# [ASSIGNED TASK]
Each line that has the string "pixels" must be copied from the records below.

# [DATA FOR ANALYSIS]
_ _ _ _ _
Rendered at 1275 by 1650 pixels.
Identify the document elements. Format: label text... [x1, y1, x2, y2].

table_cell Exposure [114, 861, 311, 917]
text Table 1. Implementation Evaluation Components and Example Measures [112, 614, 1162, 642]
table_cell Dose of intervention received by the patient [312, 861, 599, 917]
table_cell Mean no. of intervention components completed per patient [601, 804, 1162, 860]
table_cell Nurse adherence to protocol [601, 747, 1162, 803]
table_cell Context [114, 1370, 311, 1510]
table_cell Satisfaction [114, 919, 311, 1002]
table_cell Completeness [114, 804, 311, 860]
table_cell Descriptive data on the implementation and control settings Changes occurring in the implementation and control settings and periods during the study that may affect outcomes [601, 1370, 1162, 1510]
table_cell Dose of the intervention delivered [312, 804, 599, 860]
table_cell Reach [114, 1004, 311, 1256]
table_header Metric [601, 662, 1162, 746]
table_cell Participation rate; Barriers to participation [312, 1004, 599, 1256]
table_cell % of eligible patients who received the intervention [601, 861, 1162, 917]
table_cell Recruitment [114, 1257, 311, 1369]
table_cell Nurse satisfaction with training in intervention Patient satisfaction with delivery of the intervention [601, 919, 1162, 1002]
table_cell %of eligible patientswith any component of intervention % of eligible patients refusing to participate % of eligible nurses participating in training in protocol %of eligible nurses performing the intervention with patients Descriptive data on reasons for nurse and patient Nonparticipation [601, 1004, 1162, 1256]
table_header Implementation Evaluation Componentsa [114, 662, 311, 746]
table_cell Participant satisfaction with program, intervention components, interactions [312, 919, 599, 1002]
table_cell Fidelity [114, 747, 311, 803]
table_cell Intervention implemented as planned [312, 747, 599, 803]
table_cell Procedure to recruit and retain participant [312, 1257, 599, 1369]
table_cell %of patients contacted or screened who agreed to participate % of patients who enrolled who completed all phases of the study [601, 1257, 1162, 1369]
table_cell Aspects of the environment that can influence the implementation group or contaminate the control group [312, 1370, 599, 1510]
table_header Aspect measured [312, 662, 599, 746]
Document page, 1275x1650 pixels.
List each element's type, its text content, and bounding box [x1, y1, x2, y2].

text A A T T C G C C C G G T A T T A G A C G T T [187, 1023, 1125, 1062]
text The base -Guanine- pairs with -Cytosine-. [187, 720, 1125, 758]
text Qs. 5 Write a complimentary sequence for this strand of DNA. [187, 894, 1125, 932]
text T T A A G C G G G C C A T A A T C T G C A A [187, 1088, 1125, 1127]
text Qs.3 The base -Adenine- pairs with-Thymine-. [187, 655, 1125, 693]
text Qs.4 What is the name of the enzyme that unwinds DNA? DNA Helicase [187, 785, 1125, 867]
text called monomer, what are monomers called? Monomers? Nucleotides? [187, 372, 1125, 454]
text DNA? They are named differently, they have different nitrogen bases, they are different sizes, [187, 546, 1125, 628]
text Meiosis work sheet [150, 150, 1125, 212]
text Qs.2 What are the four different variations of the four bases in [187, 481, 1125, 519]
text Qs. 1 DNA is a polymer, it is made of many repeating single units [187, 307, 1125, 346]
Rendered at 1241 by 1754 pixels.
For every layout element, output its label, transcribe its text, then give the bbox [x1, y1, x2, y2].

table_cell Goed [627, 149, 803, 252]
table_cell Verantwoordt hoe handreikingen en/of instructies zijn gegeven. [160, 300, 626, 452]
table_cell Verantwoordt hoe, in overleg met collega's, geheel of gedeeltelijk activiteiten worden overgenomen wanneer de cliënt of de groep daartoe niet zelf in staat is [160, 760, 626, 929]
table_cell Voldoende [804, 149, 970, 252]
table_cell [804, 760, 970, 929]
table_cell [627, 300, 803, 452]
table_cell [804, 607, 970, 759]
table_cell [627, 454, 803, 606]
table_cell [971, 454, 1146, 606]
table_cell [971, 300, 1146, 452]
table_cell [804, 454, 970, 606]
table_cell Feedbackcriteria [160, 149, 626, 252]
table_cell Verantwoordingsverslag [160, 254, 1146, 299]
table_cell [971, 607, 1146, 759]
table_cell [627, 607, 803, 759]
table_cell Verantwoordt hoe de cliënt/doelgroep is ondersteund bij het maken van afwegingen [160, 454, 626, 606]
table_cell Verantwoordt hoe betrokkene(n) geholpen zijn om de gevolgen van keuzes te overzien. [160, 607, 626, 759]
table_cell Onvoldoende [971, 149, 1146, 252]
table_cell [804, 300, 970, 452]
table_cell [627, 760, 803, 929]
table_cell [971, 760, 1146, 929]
_ _ _ _ _
# [EXERCISE OUTPUT]
Rendered at 1275 by 1650 pixels.
Document page, 1275x1650 pixels.
Rendered at 1241 by 1754 pixels.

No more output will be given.